#### To do:
Copy out all of the following data line by line, without changing a single character.

#### Input rows:
::::::

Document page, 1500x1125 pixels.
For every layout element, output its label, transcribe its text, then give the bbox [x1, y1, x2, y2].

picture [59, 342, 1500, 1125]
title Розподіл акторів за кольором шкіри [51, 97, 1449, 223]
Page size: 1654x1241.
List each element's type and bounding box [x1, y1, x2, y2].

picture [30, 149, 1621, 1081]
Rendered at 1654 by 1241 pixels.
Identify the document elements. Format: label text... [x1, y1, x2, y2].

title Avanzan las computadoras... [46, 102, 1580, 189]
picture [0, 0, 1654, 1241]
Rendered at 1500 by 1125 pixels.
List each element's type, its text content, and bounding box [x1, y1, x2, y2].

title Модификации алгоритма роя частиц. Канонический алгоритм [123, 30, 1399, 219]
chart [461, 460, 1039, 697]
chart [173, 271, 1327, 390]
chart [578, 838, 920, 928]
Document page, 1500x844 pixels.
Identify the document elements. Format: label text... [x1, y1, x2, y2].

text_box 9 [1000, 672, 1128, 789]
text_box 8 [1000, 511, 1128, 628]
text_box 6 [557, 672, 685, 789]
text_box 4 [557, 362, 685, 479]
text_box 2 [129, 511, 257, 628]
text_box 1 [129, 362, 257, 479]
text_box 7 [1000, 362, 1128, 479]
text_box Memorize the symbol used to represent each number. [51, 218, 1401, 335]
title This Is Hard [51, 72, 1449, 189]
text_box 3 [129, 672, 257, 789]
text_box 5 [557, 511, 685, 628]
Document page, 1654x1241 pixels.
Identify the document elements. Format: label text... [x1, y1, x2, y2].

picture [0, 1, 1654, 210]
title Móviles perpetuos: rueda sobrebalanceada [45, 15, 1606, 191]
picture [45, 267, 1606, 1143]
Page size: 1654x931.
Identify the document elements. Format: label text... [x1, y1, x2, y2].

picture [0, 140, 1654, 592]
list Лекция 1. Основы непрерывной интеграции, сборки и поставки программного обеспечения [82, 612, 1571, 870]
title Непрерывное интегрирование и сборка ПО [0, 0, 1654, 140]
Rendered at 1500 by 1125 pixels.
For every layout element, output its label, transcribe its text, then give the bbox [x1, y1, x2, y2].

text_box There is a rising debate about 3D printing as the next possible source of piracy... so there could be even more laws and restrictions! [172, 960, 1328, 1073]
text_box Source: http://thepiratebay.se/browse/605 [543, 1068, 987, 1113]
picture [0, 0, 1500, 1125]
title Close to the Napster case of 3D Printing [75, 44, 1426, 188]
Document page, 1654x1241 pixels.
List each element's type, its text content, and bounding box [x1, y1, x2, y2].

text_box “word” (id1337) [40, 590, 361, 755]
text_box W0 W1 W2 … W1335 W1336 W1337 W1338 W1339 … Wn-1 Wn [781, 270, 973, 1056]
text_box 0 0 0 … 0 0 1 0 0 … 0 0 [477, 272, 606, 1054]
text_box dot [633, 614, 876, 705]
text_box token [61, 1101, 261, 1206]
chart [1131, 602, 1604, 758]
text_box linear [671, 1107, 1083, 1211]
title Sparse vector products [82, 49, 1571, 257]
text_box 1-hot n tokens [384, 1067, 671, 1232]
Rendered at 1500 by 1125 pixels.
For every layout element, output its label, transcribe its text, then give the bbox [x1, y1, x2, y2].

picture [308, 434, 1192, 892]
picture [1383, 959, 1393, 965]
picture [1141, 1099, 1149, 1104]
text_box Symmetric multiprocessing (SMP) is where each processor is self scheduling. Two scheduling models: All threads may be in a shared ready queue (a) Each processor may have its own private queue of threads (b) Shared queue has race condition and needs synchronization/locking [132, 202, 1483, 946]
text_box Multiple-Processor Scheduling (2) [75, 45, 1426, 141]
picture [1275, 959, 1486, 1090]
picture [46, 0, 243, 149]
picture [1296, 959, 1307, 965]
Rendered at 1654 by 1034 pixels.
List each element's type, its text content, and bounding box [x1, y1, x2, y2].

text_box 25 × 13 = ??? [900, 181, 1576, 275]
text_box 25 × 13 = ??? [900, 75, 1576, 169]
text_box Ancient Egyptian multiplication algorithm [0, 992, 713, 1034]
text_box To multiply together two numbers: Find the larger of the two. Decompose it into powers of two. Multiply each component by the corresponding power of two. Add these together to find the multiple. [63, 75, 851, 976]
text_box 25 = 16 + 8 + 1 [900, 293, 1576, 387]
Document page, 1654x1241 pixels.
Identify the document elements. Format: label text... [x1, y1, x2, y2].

::::::

#### Problem solution:
Document page, 1500x1125 pixels.
For every layout element, output its label, transcribe its text, then give the bbox [x1, y1, x2, y2].

picture [59, 342, 1500, 1125]
title Розподіл акторів за кольором шкіри [51, 97, 1449, 223]
Page size: 1654x1241.
List each element's type and bounding box [x1, y1, x2, y2].

picture [30, 149, 1621, 1081]
Rendered at 1654 by 1241 pixels.
Identify the document elements. Format: label text... [x1, y1, x2, y2].

title Avanzan las computadoras... [46, 102, 1580, 189]
picture [0, 0, 1654, 1241]
Rendered at 1500 by 1125 pixels.
List each element's type, its text content, and bounding box [x1, y1, x2, y2].

title Модификации алгоритма роя частиц. Канонический алгоритм [123, 30, 1399, 219]
chart [461, 460, 1039, 697]
chart [173, 271, 1327, 390]
chart [578, 838, 920, 928]
Document page, 1500x844 pixels.
Identify the document elements. Format: label text... [x1, y1, x2, y2].

text_box 9 [1000, 672, 1128, 789]
text_box 8 [1000, 511, 1128, 628]
text_box 6 [557, 672, 685, 789]
text_box 4 [557, 362, 685, 479]
text_box 2 [129, 511, 257, 628]
text_box 1 [129, 362, 257, 479]
text_box 7 [1000, 362, 1128, 479]
text_box Memorize the symbol used to represent each number. [51, 218, 1401, 335]
title This Is Hard [51, 72, 1449, 189]
text_box 3 [129, 672, 257, 789]
text_box 5 [557, 511, 685, 628]
Document page, 1654x1241 pixels.
Identify the document elements. Format: label text... [x1, y1, x2, y2].

picture [0, 1, 1654, 210]
title Móviles perpetuos: rueda sobrebalanceada [45, 15, 1606, 191]
picture [45, 267, 1606, 1143]
Page size: 1654x931.
Identify the document elements. Format: label text... [x1, y1, x2, y2].

picture [0, 140, 1654, 592]
list Лекция 1. Основы непрерывной интеграции, сборки и поставки программного обеспечения [82, 612, 1571, 870]
title Непрерывное интегрирование и сборка ПО [0, 0, 1654, 140]
Rendered at 1500 by 1125 pixels.
For every layout element, output its label, transcribe its text, then give the bbox [x1, y1, x2, y2].

text_box There is a rising debate about 3D printing as the next possible source of piracy... so there could be even more laws and restrictions! [172, 960, 1328, 1073]
text_box Source: http://thepiratebay.se/browse/605 [543, 1068, 987, 1113]
picture [0, 0, 1500, 1125]
title Close to the Napster case of 3D Printing [75, 44, 1426, 188]
Document page, 1654x1241 pixels.
List each element's type, its text content, and bounding box [x1, y1, x2, y2].

text_box “word” (id1337) [40, 590, 361, 755]
text_box W0 W1 W2 … W1335 W1336 W1337 W1338 W1339 … Wn-1 Wn [781, 270, 973, 1056]
text_box 0 0 0 … 0 0 1 0 0 … 0 0 [477, 272, 606, 1054]
text_box dot [633, 614, 876, 705]
text_box token [61, 1101, 261, 1206]
chart [1131, 602, 1604, 758]
text_box linear [671, 1107, 1083, 1211]
title Sparse vector products [82, 49, 1571, 257]
text_box 1-hot n tokens [384, 1067, 671, 1232]
Rendered at 1500 by 1125 pixels.
For every layout element, output its label, transcribe its text, then give the bbox [x1, y1, x2, y2].

picture [308, 434, 1192, 892]
picture [1383, 959, 1393, 965]
picture [1141, 1099, 1149, 1104]
text_box Symmetric multiprocessing (SMP) is where each processor is self scheduling. Two scheduling models: All threads may be in a shared ready queue (a) Each processor may have its own private queue of threads (b) Shared queue has race condition and needs synchronization/locking [132, 202, 1483, 946]
text_box Multiple-Processor Scheduling (2) [75, 45, 1426, 141]
picture [1275, 959, 1486, 1090]
picture [46, 0, 243, 149]
picture [1296, 959, 1307, 965]
Rendered at 1654 by 1034 pixels.
List each element's type, its text content, and bounding box [x1, y1, x2, y2].

text_box 25 × 13 = ??? [900, 181, 1576, 275]
text_box 25 × 13 = ??? [900, 75, 1576, 169]
text_box Ancient Egyptian multiplication algorithm [0, 992, 713, 1034]
text_box To multiply together two numbers: Find the larger of the two. Decompose it into powers of two. Multiply each component by the corresponding power of two. Add these together to find the multiple. [63, 75, 851, 976]
text_box 25 = 16 + 8 + 1 [900, 293, 1576, 387]
Document page, 1654x1241 pixels.
Identify the document elements. Format: label text... [x1, y1, x2, y2].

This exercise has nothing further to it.